[Task to carry out] Reproduce every line of the records below verbatim, keeping the original order and line breaks.

[Source material]
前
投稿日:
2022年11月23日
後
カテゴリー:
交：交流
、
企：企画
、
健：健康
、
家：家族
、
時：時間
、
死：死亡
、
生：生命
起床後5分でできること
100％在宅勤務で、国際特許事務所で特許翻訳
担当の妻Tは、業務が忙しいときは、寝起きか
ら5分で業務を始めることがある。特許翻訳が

[Response]
前
投稿日:
2022年11月23日
後
カテゴリー:
交：交流
、
企：企画
、
健：健康
、
家：家族
、
時：時間
、
死：死亡
、
生：生命
起床後5分でできること
100％在宅勤務で、国際特許事務所で特許翻訳
担当の妻Tは、業務が忙しいときは、寝起きか
ら5分で業務を始めることがある。特許翻訳が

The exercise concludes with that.